START PROVIDED INFORMATION

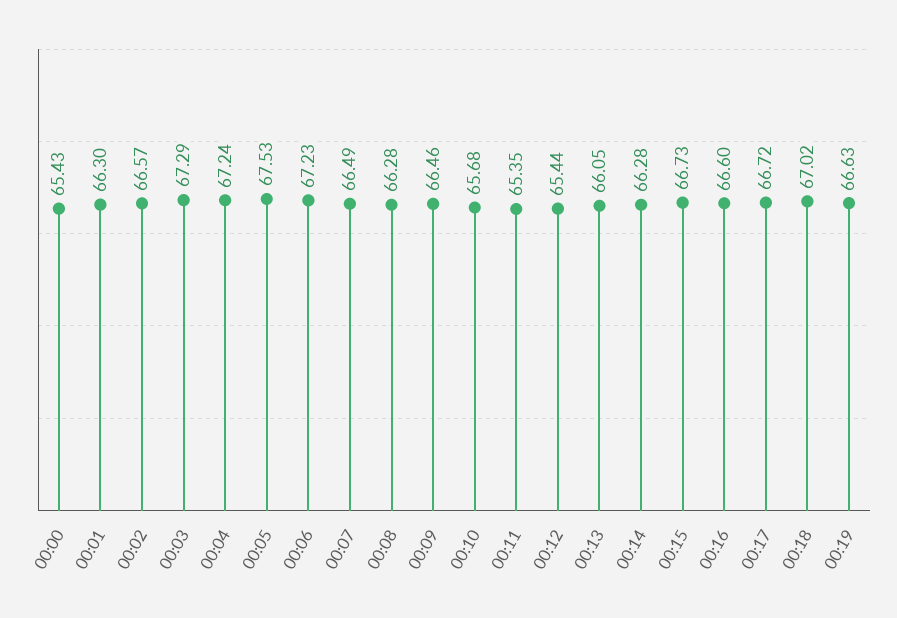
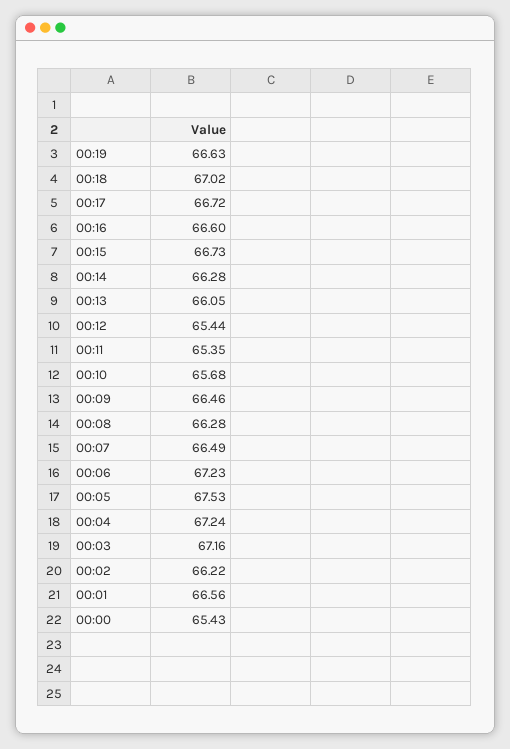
00:01: 66.3 -> 66.56
00:02: 66.57 -> 66.22
00:03: 67.29 -> 67.16

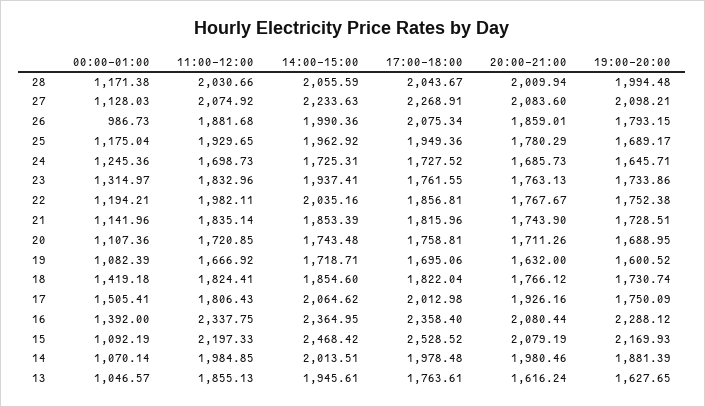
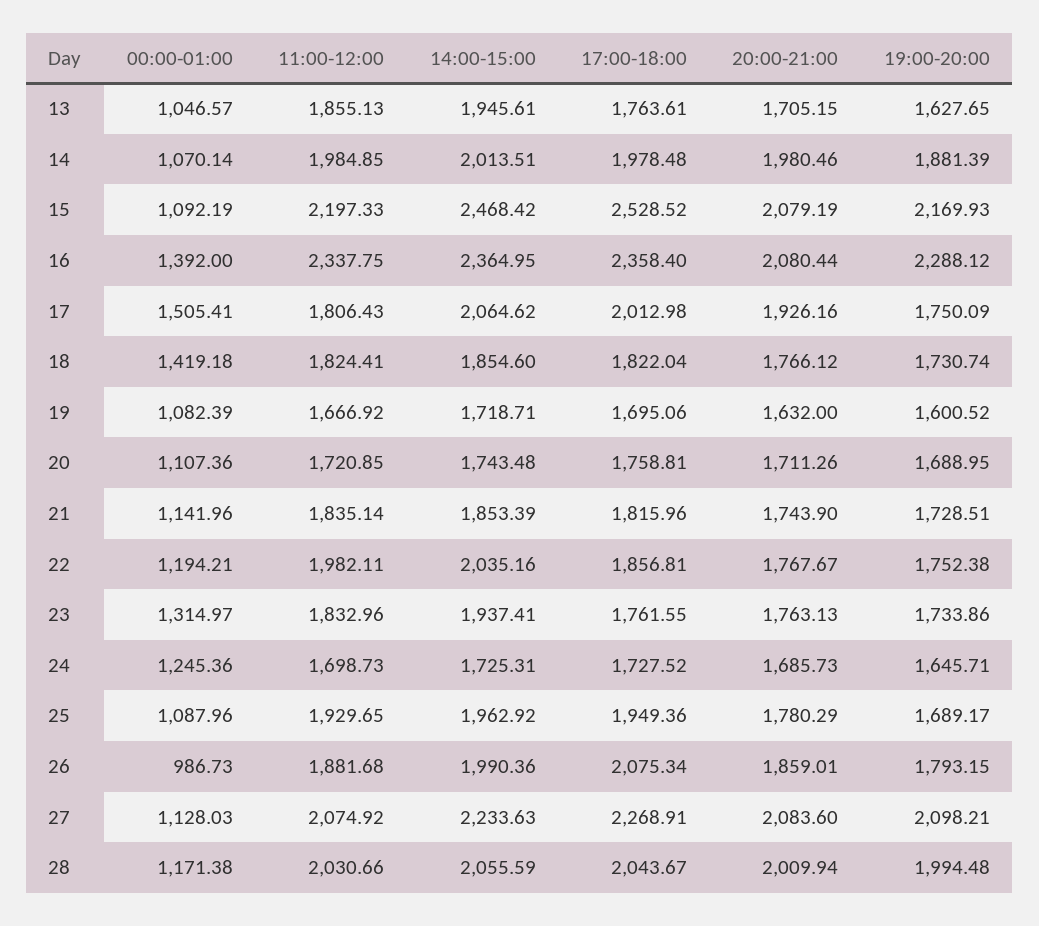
00:00-01:00, 25: 1175.04 -> 1087.96
20:00-21:00, 13: 1616.24 -> 1705.15

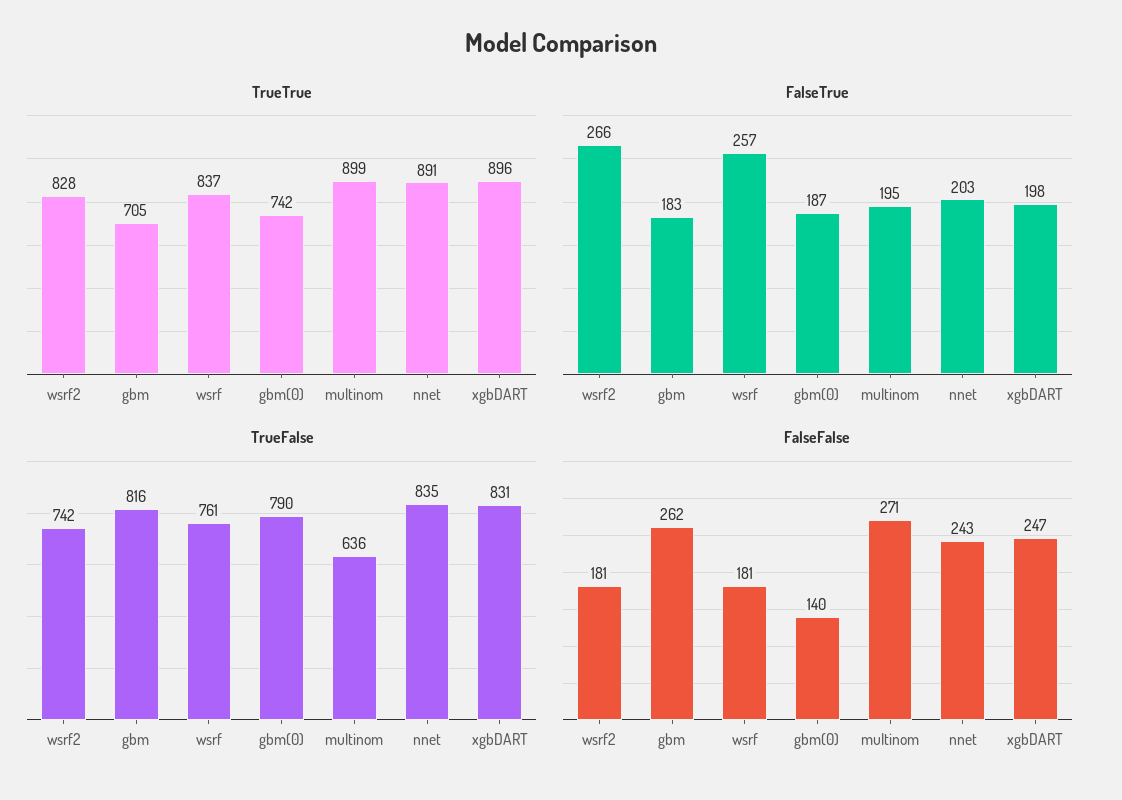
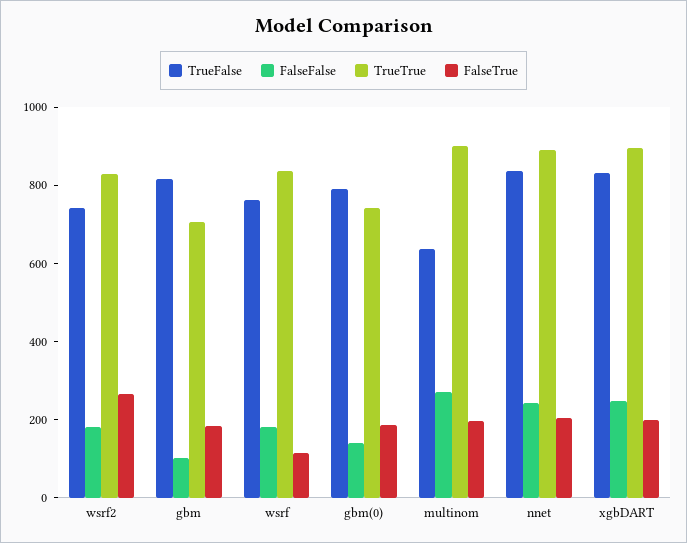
FalseTrue, wsrf: 257 -> 100
FalseFalse, gbm: 262 -> 100

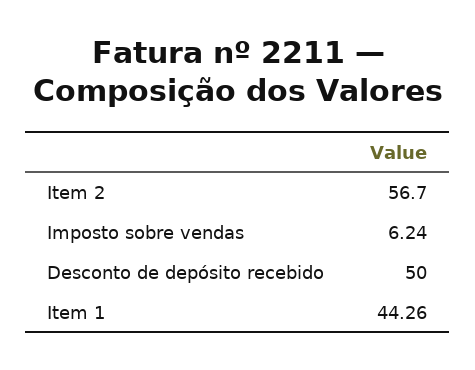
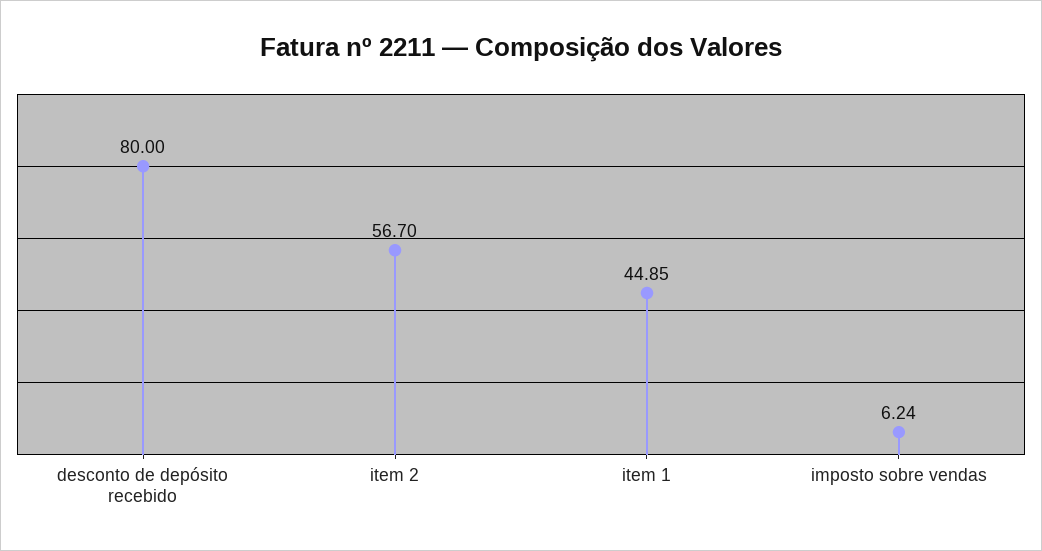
Desconto de depósito recebido: 50 -> 80
Item 1: 44.26 -> 44.85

END PROVIDED INFORMATION

TASK.
For the entries above, return an exact copy that omits the images.

WRITTEN REPLY.
00:01: 66.3 -> 66.56
00:02: 66.57 -> 66.22
00:03: 67.29 -> 67.16

00:00-01:00, 25: 1175.04 -> 1087.96
20:00-21:00, 13: 1616.24 -> 1705.15

FalseTrue, wsrf: 257 -> 100
FalseFalse, gbm: 262 -> 100

Desconto de depósito recebido: 50 -> 80
Item 1: 44.26 -> 44.85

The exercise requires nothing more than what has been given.